-- Stored data follows --

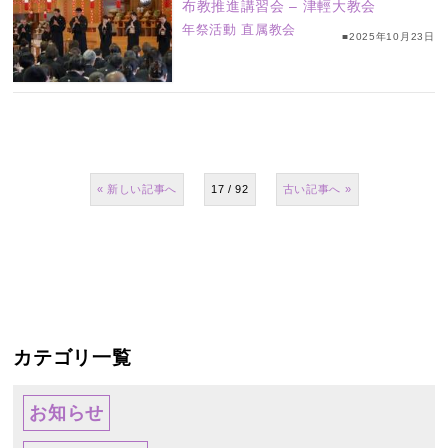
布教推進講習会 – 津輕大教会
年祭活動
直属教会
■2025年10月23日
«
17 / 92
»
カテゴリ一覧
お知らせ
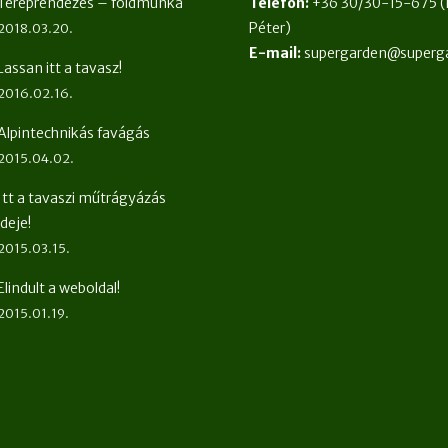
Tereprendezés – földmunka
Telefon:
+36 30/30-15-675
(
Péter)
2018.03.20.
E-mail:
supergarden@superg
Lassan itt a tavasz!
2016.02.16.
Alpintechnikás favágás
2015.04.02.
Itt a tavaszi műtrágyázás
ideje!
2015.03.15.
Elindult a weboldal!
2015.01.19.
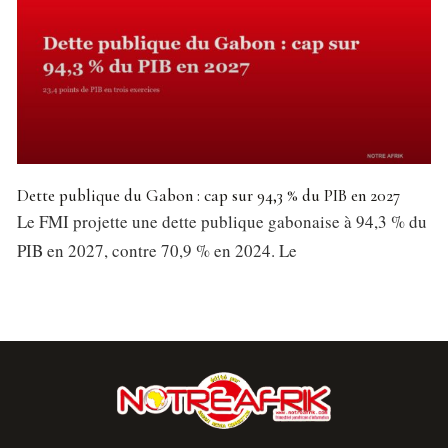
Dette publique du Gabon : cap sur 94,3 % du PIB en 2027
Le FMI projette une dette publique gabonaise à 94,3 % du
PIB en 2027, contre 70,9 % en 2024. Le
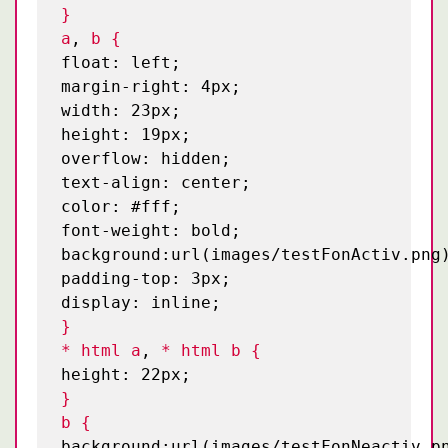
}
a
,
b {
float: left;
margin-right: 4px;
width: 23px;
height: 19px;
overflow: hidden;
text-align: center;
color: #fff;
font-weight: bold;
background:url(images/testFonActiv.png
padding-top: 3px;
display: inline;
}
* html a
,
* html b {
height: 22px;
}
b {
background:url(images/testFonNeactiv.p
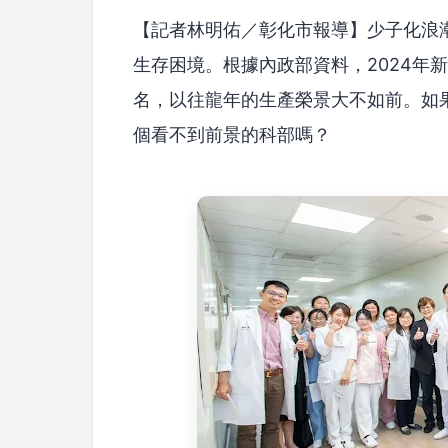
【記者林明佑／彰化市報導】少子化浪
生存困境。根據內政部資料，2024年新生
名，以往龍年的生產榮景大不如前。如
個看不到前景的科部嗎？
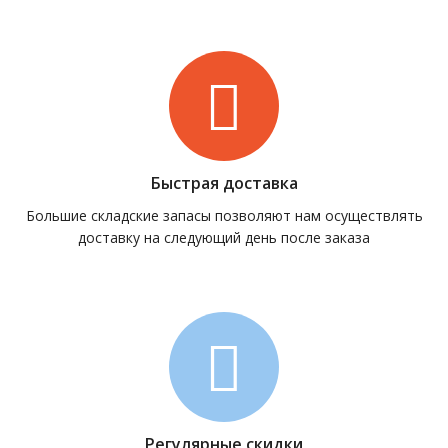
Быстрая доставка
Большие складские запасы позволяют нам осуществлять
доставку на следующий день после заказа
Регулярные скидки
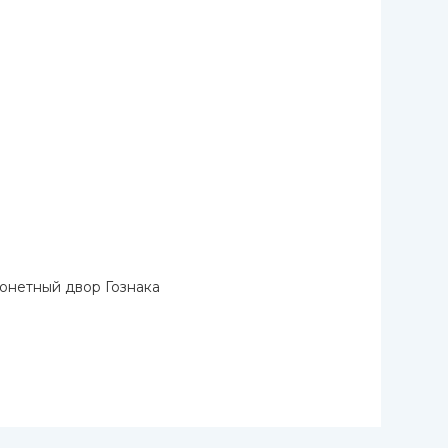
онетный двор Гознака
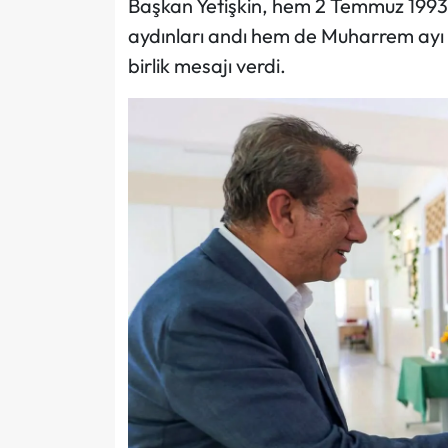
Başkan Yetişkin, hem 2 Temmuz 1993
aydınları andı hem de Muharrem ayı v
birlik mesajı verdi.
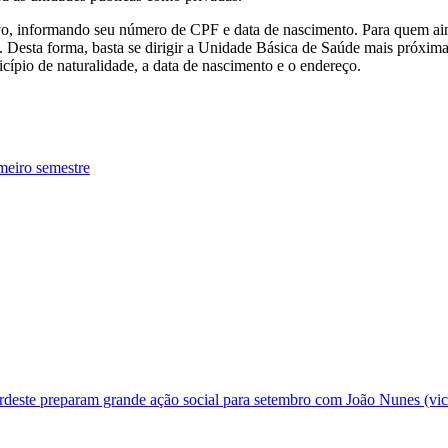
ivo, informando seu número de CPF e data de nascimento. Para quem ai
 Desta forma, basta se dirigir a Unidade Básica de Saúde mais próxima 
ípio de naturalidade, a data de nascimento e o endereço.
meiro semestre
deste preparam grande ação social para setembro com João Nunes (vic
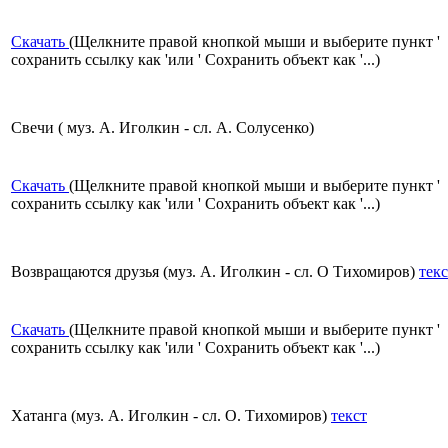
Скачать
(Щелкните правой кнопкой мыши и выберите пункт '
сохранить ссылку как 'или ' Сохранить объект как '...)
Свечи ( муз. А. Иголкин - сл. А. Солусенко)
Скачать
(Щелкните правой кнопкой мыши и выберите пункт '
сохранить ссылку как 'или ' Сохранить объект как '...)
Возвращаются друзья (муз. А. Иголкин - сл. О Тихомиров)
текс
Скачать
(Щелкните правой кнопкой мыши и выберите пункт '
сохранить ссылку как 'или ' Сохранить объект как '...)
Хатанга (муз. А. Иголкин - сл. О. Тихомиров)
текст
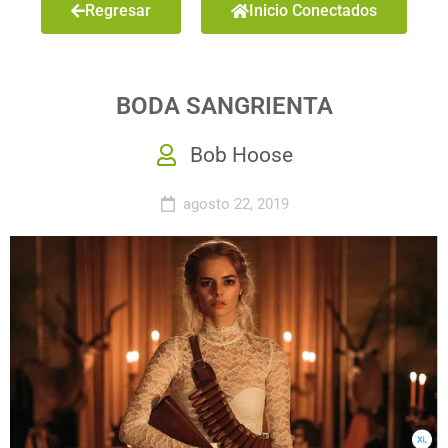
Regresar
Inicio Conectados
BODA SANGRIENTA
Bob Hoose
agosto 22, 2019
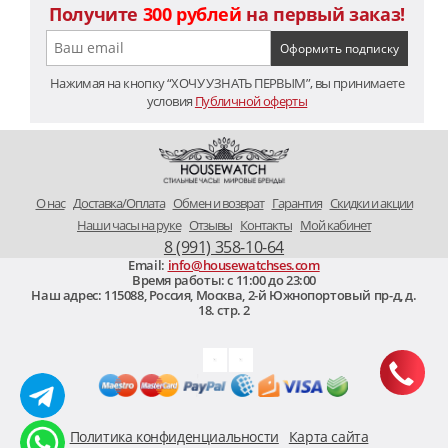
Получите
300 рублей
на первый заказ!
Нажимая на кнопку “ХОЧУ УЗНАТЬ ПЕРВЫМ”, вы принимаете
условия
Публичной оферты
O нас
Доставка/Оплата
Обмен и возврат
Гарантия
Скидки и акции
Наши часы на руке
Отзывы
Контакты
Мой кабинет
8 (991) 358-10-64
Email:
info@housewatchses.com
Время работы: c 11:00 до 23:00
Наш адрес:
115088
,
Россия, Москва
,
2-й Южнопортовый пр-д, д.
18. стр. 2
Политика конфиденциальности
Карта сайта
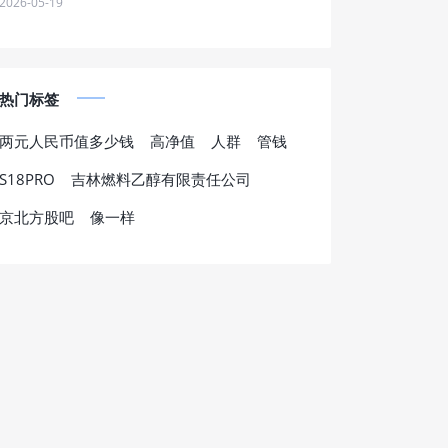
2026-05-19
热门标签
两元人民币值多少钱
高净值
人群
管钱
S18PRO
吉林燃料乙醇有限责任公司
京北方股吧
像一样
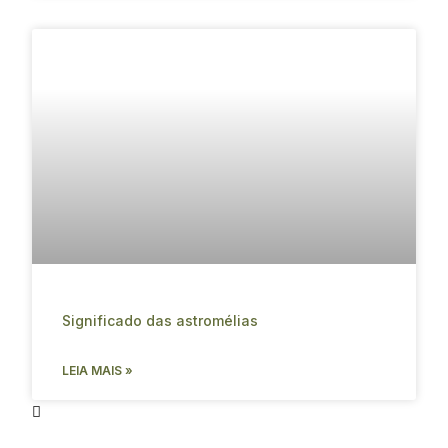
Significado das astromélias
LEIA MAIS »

-- Stored data concluded --
-- Stored data follows --

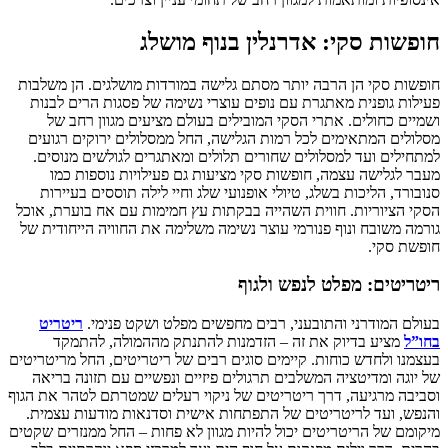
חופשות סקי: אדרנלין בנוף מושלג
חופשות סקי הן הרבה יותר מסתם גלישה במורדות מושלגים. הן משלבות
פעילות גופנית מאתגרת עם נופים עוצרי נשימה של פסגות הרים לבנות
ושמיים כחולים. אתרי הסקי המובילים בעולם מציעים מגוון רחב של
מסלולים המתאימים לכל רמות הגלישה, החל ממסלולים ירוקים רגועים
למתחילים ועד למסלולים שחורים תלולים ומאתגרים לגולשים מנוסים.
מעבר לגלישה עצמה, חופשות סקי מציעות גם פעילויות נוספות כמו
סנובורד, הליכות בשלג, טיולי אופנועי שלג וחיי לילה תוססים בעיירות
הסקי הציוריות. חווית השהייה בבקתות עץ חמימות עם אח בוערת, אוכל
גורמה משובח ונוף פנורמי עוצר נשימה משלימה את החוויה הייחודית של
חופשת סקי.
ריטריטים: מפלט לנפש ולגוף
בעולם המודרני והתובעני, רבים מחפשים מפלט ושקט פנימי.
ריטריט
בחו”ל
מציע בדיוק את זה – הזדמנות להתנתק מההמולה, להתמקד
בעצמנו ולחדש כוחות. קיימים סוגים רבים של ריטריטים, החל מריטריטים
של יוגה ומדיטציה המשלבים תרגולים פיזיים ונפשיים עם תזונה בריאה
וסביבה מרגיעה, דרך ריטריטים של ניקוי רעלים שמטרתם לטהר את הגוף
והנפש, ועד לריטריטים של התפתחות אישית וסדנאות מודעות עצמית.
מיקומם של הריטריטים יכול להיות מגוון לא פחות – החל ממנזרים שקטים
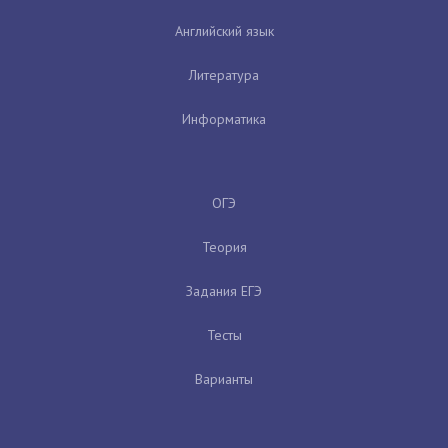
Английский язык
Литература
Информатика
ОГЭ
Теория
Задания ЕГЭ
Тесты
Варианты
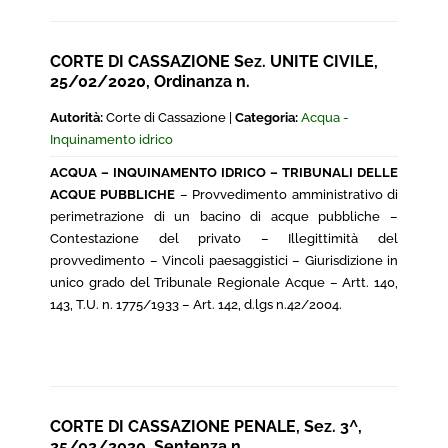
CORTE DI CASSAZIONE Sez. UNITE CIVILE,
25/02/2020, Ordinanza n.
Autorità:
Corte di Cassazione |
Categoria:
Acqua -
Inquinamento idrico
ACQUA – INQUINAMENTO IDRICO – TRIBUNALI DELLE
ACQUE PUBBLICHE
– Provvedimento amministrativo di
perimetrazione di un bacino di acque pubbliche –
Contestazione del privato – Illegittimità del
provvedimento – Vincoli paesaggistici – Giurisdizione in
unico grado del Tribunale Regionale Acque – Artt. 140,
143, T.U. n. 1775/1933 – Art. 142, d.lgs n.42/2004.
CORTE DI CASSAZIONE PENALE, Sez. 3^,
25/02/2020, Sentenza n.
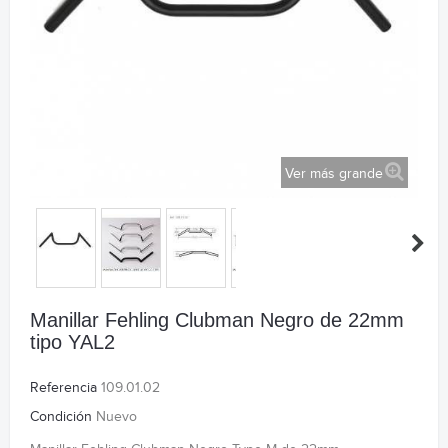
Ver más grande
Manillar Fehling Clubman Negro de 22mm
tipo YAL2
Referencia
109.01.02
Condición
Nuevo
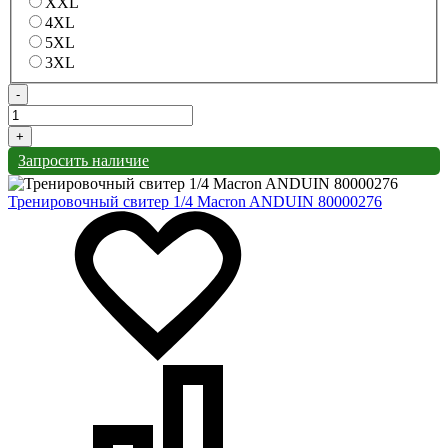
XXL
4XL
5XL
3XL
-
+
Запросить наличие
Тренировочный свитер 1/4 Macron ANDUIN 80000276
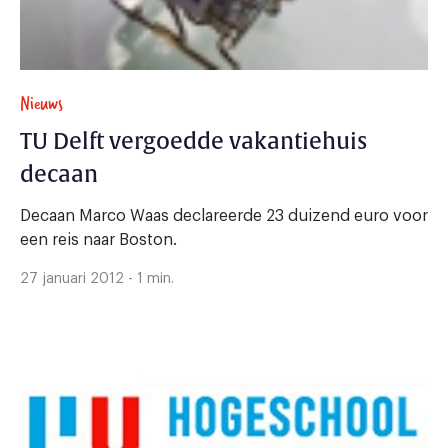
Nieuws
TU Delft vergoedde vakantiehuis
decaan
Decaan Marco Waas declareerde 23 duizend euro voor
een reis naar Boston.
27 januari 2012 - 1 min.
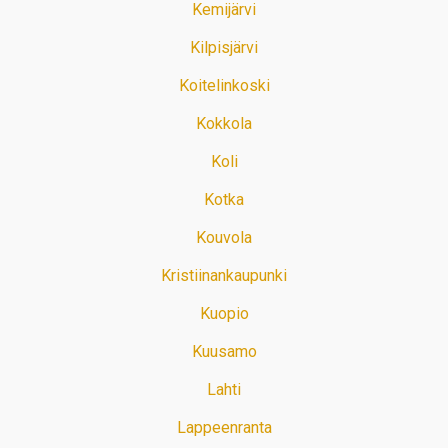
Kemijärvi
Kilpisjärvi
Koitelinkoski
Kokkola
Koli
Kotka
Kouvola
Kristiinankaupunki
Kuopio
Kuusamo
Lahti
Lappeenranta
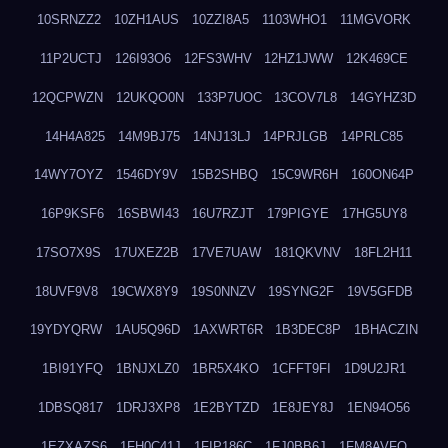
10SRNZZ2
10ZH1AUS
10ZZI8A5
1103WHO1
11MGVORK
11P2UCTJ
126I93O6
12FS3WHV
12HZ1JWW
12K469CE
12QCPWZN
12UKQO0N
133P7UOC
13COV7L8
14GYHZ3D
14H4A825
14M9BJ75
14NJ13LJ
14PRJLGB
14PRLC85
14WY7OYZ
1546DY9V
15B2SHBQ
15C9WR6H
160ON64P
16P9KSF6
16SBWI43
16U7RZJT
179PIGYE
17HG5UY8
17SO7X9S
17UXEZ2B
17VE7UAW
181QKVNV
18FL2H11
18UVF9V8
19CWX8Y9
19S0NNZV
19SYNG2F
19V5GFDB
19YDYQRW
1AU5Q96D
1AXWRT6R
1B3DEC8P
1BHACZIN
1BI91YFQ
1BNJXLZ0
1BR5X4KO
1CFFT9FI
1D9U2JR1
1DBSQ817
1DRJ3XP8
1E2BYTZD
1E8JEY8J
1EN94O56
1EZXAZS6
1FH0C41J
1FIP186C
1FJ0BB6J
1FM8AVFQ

-- Stored data concluded --

*Task to complete*
Transcribe exactly the lines above, beginning at the one with "布教推進講習会 – 津輕大教会" and going up to and including the one with "color: #fff;". Pictures do not belong in the copy.

*Answer space*
布教推進講習会 – 津輕大教会
年祭活動
直属教会
■2025年10月23日
«
17 / 92
»
カテゴリ一覧
お知らせ
Tereprendezés – földmunka
Telefon:
+36 30/30-15-675
(
Péter)
2018.03.20.
E-mail:
supergarden@superg
Lassan itt a tavasz!
2016.02.16.
Alpintechnikás favágás
2015.04.02.
Itt a tavaszi műtrágyázás
ideje!
2015.03.15.
Elindult a weboldal!
2015.01.19.
Dette publique du Gabon : cap sur 94,3 % du PIB en 2027
Le FMI projette une dette publique gabonaise à 94,3 % du
PIB en 2027, contre 70,9 % en 2024. Le
}
a
,
b {
float: left;
margin-right: 4px;
width: 23px;
height: 19px;
overflow: hidden;
text-align: center;
color: #fff;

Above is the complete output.